Little is known of his death except for an account from years later which states that Kelpius had believed that he would not suffer physical death, but be translated to another existence. The same account suggests that Kelpius possessed the legendary philosopher's stone, which at his direction was cast into the Wissahickon or Schuylkill River shortly before he died near Germantown in 1708.

His literary legacy is a collection of original hymns, a journal that includes many of his correspondences, and a book on prayer and meditation, A Short, Easy, and Comprehensive Method of Prayer, first published in English in 1761, and republished in 1951. A modern translation has been completed by Kirby Don Richards, A Method of Prayer. A Mystical Pamphlet from Colonial America. Richards' book includes both the German original and the new English translation. It also contains background materials that help explain the pamphlet and put it in its historical context.

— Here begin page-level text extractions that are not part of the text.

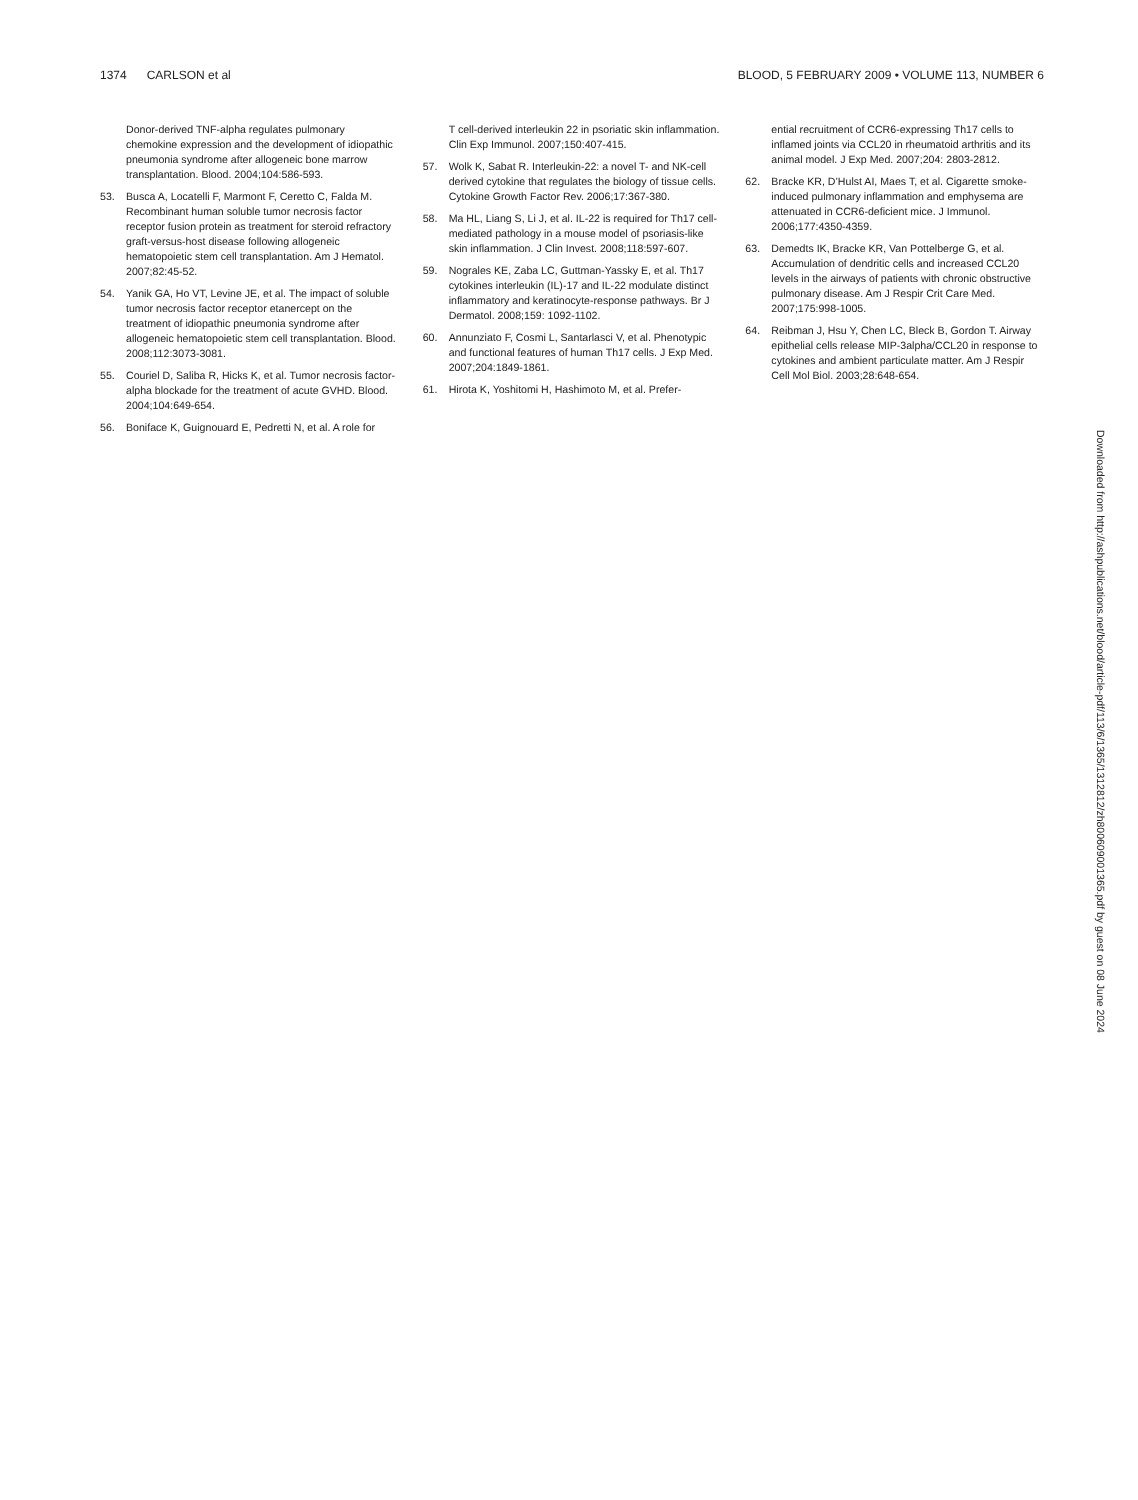1374 CARLSON et al BLOOD, 5 FEBRUARY 2009 • VOLUME 113, NUMBER 6
Donor-derived TNF-alpha regulates pulmonary chemokine expression and the development of idiopathic pneumonia syndrome after allogeneic bone marrow transplantation. Blood. 2004;104:586-593.
53. Busca A, Locatelli F, Marmont F, Ceretto C, Falda M. Recombinant human soluble tumor necrosis factor receptor fusion protein as treatment for steroid refractory graft-versus-host disease following allogeneic hematopoietic stem cell transplantation. Am J Hematol. 2007;82:45-52.
54. Yanik GA, Ho VT, Levine JE, et al. The impact of soluble tumor necrosis factor receptor etanercept on the treatment of idiopathic pneumonia syndrome after allogeneic hematopoietic stem cell transplantation. Blood. 2008;112:3073-3081.
55. Couriel D, Saliba R, Hicks K, et al. Tumor necrosis factor-alpha blockade for the treatment of acute GVHD. Blood. 2004;104:649-654.
56. Boniface K, Guignouard E, Pedretti N, et al. A role for
T cell-derived interleukin 22 in psoriatic skin inflammation. Clin Exp Immunol. 2007;150:407-415.
57. Wolk K, Sabat R. Interleukin-22: a novel T- and NK-cell derived cytokine that regulates the biology of tissue cells. Cytokine Growth Factor Rev. 2006;17:367-380.
58. Ma HL, Liang S, Li J, et al. IL-22 is required for Th17 cell-mediated pathology in a mouse model of psoriasis-like skin inflammation. J Clin Invest. 2008;118:597-607.
59. Nograles KE, Zaba LC, Guttman-Yassky E, et al. Th17 cytokines interleukin (IL)-17 and IL-22 modulate distinct inflammatory and keratinocyte-response pathways. Br J Dermatol. 2008;159: 1092-1102.
60. Annunziato F, Cosmi L, Santarlasci V, et al. Phenotypic and functional features of human Th17 cells. J Exp Med. 2007;204:1849-1861.
61. Hirota K, Yoshitomi H, Hashimoto M, et al. Prefer-
ential recruitment of CCR6-expressing Th17 cells to inflamed joints via CCL20 in rheumatoid arthritis and its animal model. J Exp Med. 2007;204: 2803-2812.
62. Bracke KR, D’Hulst AI, Maes T, et al. Cigarette smoke-induced pulmonary inflammation and emphysema are attenuated in CCR6-deficient mice. J Immunol. 2006;177:4350-4359.
63. Demedts IK, Bracke KR, Van Pottelberge G, et al. Accumulation of dendritic cells and increased CCL20 levels in the airways of patients with chronic obstructive pulmonary disease. Am J Respir Crit Care Med. 2007;175:998-1005.
64. Reibman J, Hsu Y, Chen LC, Bleck B, Gordon T. Airway epithelial cells release MIP-3alpha/CCL20 in response to cytokines and ambient particulate matter. Am J Respir Cell Mol Biol. 2003;28:648-654.
Downloaded from http://ashpublications.net/blood/article-pdf/113/6/1365/1312812/zh800609001365.pdf by guest on 08 June 2024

Kelpius was the subject of one of the first oil portraits in the thirteen British colonies; the painting was by Christopher Witt and was housed in the Historical Society of Pennsylvania, also home to Kelpius's journal, two collections of his original hymns, and other research source material. It's said to have been moved to the State Museum of PA located in Harrisburg.

==Music==
Kelpius was a musician, and he and his followers took with them instruments that became an integral part of church life. Kelpius was also a composer, and is sometimes called the first Pennsylvanian composer, based on his unproven authorship of several hymns in The Lamenting Voice of the Hidden Love. The 70-page hymnbook which he is believed to have composed is the earliest extant musical manuscript compiled in the thirteen British colonies. It is likely that he wrote the text, though the tunes are mostly based on German songs; four come from Christian Knorr von Rosenroth's Neuer Helicon (Nuremberg, 1684), and another four are from other German sources dated 1690 and later. The harmonies show considerable musical talent and skill. The English translations in the collection are attributed to his disciple Christopher Witt, an Englishman who joined the mystics. Witt is said also to have built them a pipe organ, said to be the first privately owned organ in North America.

==Literary references==
Kelpius has featured in a few scattered references in American literature. George Lippard calls Kelpius's followers "the monks of the Wissahikon" in his 1847 novel The Rose of Wissahikon. John Greenleaf Whittier borrowed from one of Lippard's short romances to include Kelpius in his 1872 poem Pennsylvania Pilgrim:

Or painful Kelpius from his hermit den
By Wissahickon, maddest of good men,
Dreamed o'er the Chiliast dreams of Petersen.

Deep in the woods, where the small river slid
Snake-like in shade, the Helmstadt Mystic hid,
Weird as a wizard, over arts forbid,

Reading the books of Daniel and of John,
And Behmen's Morning-Redness, through the Stone
Of Wisdom, vouchsafed to his eyes alone,

Whereby he read what man ne'er read before,
And saw the visions man shall see no more,
Till the great angel, striding sea and shore,

Shall bid all flesh await, on land or ships,
The warning trump of the Apocalypse,
Shattering the heavens before the dread eclipse.

The novel Woman in the Wilderness by Jonathan D. Scott has a quite different tone. Scott imagines Kelpius shortly before his death offering this advice to a fellow seeker of wisdom: "... how precious are friendships and how difficult are goodbyes! ... grow into a full life of joy as well as wisdom. ... I beg you not to defer your life in expectation of some promised tomorrow, for our gift is the present."